Si può vederla così, come l’ennesimo sgambetto della perfida America del perfido Bush. Invece che come l’ottusità del governo monetario europeo e la stupidità dei suoi fondamentali. Il fatto però è certo, confermato dall’Ocse: la recessione, prevista e vagheggiata per gli Stati Uniti, si abbatte invece sull’Europa. Nessuno compra più i buoni prodotti tedeschi, la Germania non compra più dall’Italia, e così via.
La risposta al dubbio è nelle cose. C’è una grande area della globalizzazione, del commercio mondiale, ed è il dollaro. E c’è al suo interno un’area, l’Europa, che si ritiene più virtuosa, più solida, più protetta contro l’inflazione, la tassa dei poveri, più avanzata tecnicamente, insomma “più migliore”. Ma le cose non stanno così. Il dollaro offre talmente tanti vantaggi, in termini di grandezza del mercato, e di flessibilità e convenienza, o contenimento globale dei costi, da assorbire le spinte inflazionistiche della sua debolezza, specie sulle materie prime, e rilanciarsi.
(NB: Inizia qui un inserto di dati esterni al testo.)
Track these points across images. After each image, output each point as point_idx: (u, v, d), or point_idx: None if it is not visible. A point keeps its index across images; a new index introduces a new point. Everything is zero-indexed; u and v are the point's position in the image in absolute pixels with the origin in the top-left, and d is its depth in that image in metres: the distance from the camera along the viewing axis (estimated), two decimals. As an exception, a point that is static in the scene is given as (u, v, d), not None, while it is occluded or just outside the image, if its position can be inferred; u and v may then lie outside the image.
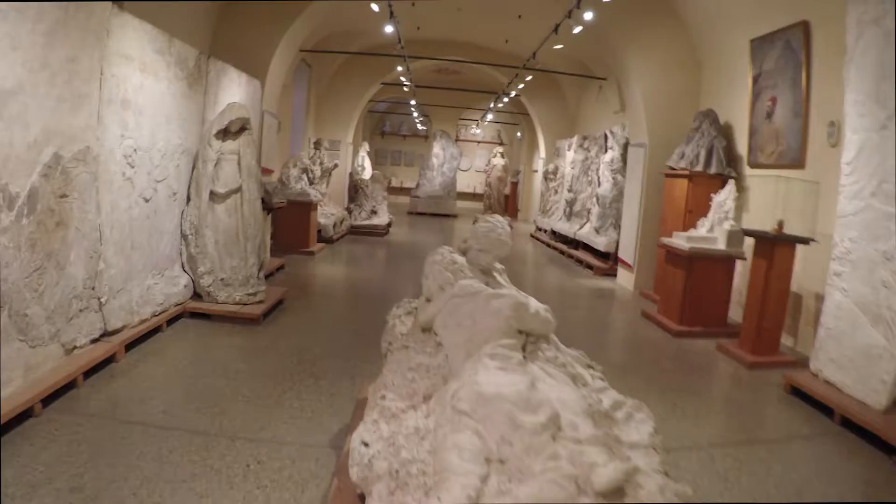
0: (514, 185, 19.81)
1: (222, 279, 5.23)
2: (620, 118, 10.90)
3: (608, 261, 9.21)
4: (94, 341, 3.92)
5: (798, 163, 5.94)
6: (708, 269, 5.99)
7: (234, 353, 4.33)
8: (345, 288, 7.02)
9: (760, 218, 5.52)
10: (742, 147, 6.92)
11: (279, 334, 4.88)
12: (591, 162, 10.93)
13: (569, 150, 12.66)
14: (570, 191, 11.81)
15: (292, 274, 7.41)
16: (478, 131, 22.08)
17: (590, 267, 9.35)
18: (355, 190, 12.28)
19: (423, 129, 22.96)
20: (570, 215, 11.75)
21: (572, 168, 11.85)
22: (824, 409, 4.08)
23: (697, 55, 7.84)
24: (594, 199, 10.29)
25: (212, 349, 4.39)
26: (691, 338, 5.90)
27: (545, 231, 13.26)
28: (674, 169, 7.28)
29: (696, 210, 6.96)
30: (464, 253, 3.04)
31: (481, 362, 2.37)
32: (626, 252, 8.36)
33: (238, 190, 5.37)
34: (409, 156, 24.52)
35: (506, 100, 13.33)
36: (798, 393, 4.40)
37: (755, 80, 6.63)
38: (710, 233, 6.18)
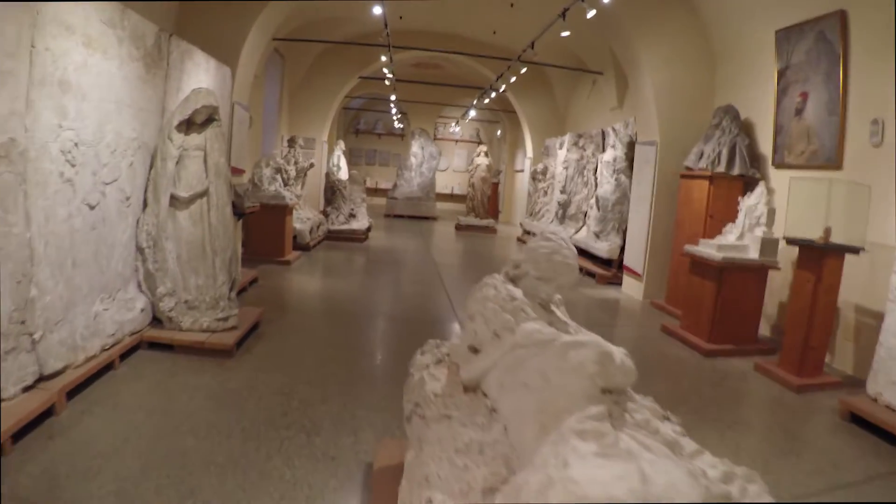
0: (495, 185, 19.18)
1: (187, 301, 4.41)
2: (618, 115, 10.35)
3: (611, 268, 8.61)
4: (26, 389, 3.11)
5: (834, 163, 5.42)
6: (740, 280, 5.41)
7: (202, 399, 3.53)
8: (328, 304, 6.23)
9: (792, 223, 4.96)
10: (765, 146, 6.38)
11: (257, 369, 4.09)
12: (586, 161, 10.34)
13: (560, 148, 12.07)
14: (562, 192, 11.21)
15: (267, 288, 6.60)
16: (457, 129, 21.40)
17: (591, 275, 8.74)
18: (332, 192, 11.47)
19: (399, 128, 22.18)
20: (563, 218, 11.15)
21: (565, 168, 11.25)
22: (887, 436, 3.75)
23: (713, 47, 7.28)
24: (593, 202, 9.70)
25: (175, 394, 3.58)
26: (724, 357, 5.33)
27: (534, 235, 12.61)
28: (691, 169, 6.71)
29: (718, 215, 6.41)
30: (514, 281, 2.33)
31: (568, 445, 1.67)
32: (634, 259, 7.77)
33: (204, 193, 4.56)
34: (384, 155, 23.75)
35: (494, 95, 12.67)
36: (856, 419, 4.02)
37: (781, 73, 6.09)
38: (741, 240, 5.60)
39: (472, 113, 16.41)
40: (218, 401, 3.50)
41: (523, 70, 10.71)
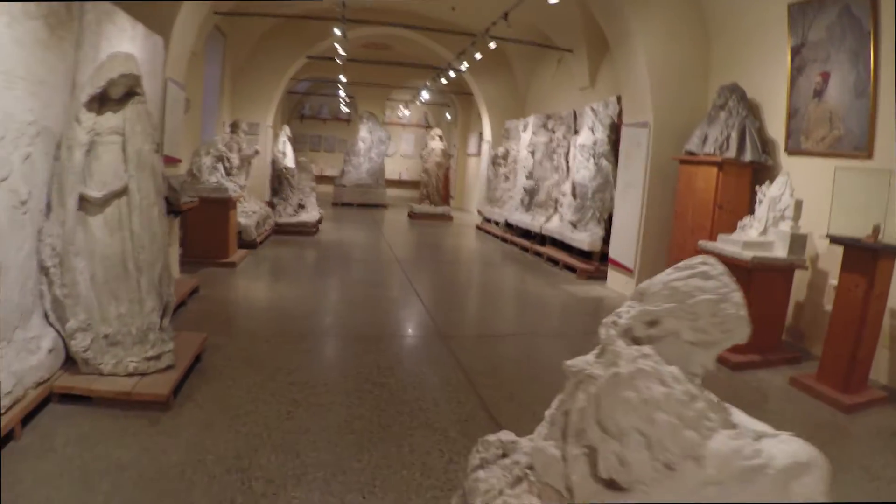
0: (447, 170, 18.24)
1: (106, 336, 3.28)
2: (590, 95, 9.60)
3: (590, 260, 7.88)
4: None
5: (863, 151, 4.80)
6: (768, 281, 4.73)
7: (130, 486, 2.47)
8: (283, 320, 5.11)
9: (837, 220, 4.32)
10: (775, 130, 5.73)
11: (202, 428, 3.03)
12: (557, 145, 9.56)
13: (524, 131, 11.24)
14: (529, 178, 10.40)
15: (211, 300, 5.45)
16: (406, 113, 20.26)
17: (570, 269, 7.99)
18: (279, 181, 10.23)
19: (346, 112, 20.84)
20: (529, 205, 10.36)
21: (531, 152, 10.44)
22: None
23: (710, 20, 6.57)
24: (566, 188, 8.94)
25: (93, 480, 2.51)
26: (751, 369, 4.65)
27: (496, 223, 11.82)
28: (694, 154, 6.00)
29: (727, 205, 5.74)
30: (637, 342, 1.42)
31: None
32: (622, 252, 7.05)
33: (123, 192, 3.41)
34: (329, 141, 22.38)
35: (453, 74, 11.67)
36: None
37: (796, 51, 5.43)
38: (764, 235, 4.92)
39: (426, 95, 15.35)
40: (150, 488, 2.45)
41: (492, 45, 9.77)
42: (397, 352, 4.56)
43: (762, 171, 5.80)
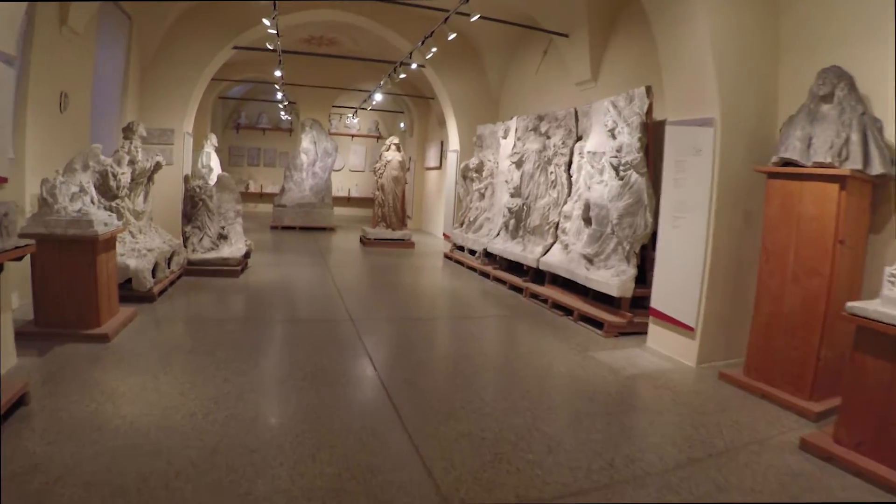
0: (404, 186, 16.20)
1: None
2: (592, 92, 7.77)
3: (618, 310, 5.95)
4: None
5: None
6: None
7: None
8: (162, 470, 2.90)
9: None
10: (889, 131, 3.99)
11: None
12: (553, 153, 7.64)
13: (504, 137, 9.32)
14: (515, 195, 8.45)
15: (40, 428, 3.18)
16: (355, 121, 18.11)
17: (592, 322, 6.02)
18: (192, 204, 7.92)
19: (287, 120, 18.54)
20: (516, 231, 8.40)
21: (514, 163, 8.50)
22: None
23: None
24: (572, 209, 7.02)
25: None
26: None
27: (471, 252, 9.81)
28: (795, 164, 4.16)
29: (851, 240, 3.91)
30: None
31: None
32: (675, 302, 5.14)
33: None
34: (269, 154, 20.05)
35: (414, 66, 9.64)
36: None
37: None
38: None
39: (379, 97, 13.27)
40: None
41: (451, 36, 7.82)
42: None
43: (880, 190, 4.06)
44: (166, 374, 4.04)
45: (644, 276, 6.04)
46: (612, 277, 5.90)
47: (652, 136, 5.94)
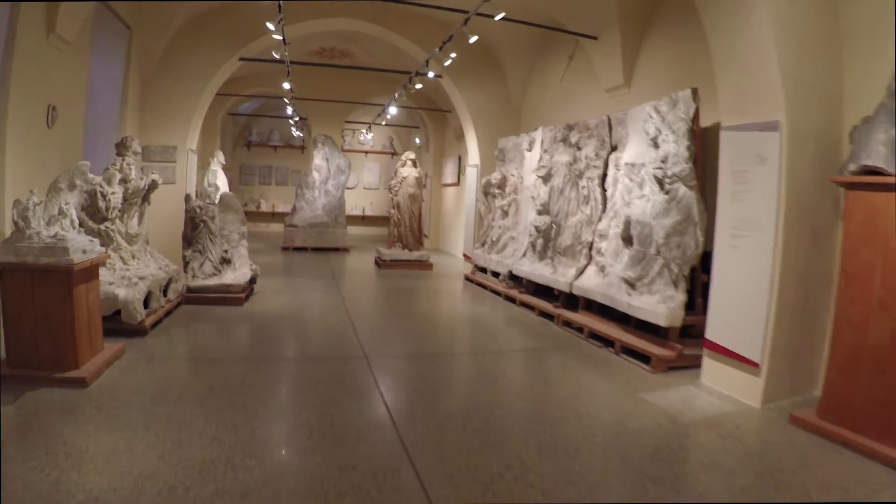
0: (420, 204, 15.73)
1: None
2: (625, 99, 7.22)
3: (666, 340, 5.33)
4: None
5: None
6: None
7: None
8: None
9: None
10: None
11: None
12: (585, 166, 7.08)
13: (530, 149, 8.78)
14: (542, 212, 7.88)
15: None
16: (369, 137, 17.73)
17: (638, 355, 5.40)
18: (193, 226, 7.47)
19: (299, 136, 18.23)
20: (544, 251, 7.82)
21: (541, 177, 7.94)
22: None
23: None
24: (608, 227, 6.44)
25: None
26: None
27: (494, 274, 9.24)
28: (881, 173, 3.55)
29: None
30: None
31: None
32: (736, 334, 4.52)
33: None
34: (281, 172, 19.75)
35: (431, 75, 9.17)
36: None
37: None
38: None
39: (393, 110, 12.85)
40: None
41: (473, 39, 7.32)
42: None
43: None
44: (147, 429, 3.50)
45: (692, 301, 5.43)
46: (659, 304, 5.28)
47: (699, 145, 5.36)
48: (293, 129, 16.45)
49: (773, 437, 3.84)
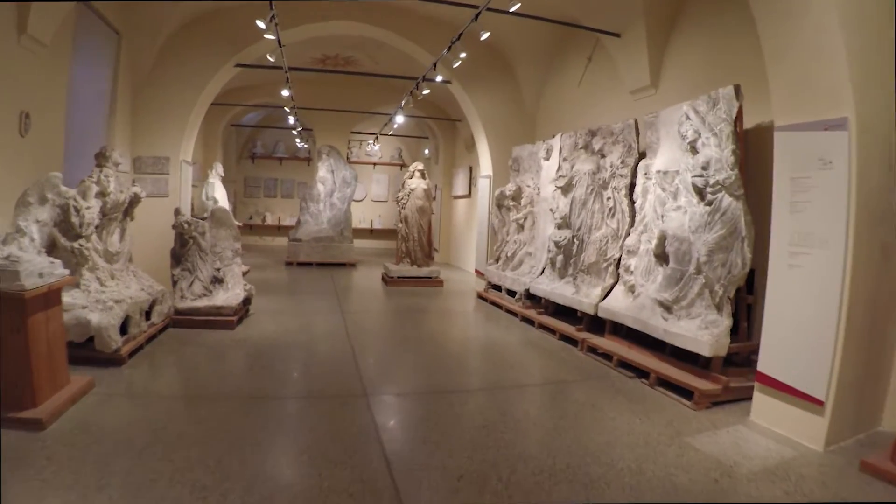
0: (430, 217, 15.23)
1: None
2: (651, 101, 6.70)
3: (708, 371, 4.74)
4: None
5: None
6: None
7: None
8: None
9: None
10: None
11: None
12: (611, 175, 6.54)
13: (547, 158, 8.26)
14: (562, 226, 7.34)
15: None
16: (376, 148, 17.30)
17: (679, 390, 4.81)
18: (182, 243, 6.99)
19: (304, 149, 17.87)
20: (564, 269, 7.26)
21: (561, 188, 7.41)
22: None
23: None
24: (638, 243, 5.88)
25: None
26: None
27: (509, 292, 8.69)
28: None
29: None
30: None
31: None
32: (797, 368, 3.93)
33: None
34: (287, 184, 19.39)
35: (439, 79, 8.69)
36: None
37: None
38: None
39: (400, 119, 12.39)
40: None
41: (485, 35, 6.82)
42: None
43: None
44: (100, 491, 2.96)
45: (737, 325, 4.85)
46: (701, 331, 4.70)
47: (743, 149, 4.81)
48: (296, 139, 16.06)
49: (847, 492, 3.25)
L’euro sovrano invece è una palla al piede, che imprigiona l’economia: se assorbe in parte l’inflazione del dollaro, lo fa al costo d’insterilire la produzione. Come uno che è virtuoso perché si è castrato.
È però vero in un certo senso che l’America vince la partita a scapito dell’Europa. L’America di Bush. Incapace in tutto l’arco della crisi politica, nel Libano-Palestina, in Irak, in Iran, in Afghanistan, in Pakistan, e contro il radicalismo islamico, l’America ha invece riuscito un capolavoro nella politica monetaria e dello sviluppo. Ma questo perché l’indigenza dell’aloofness europea non ha paragoni.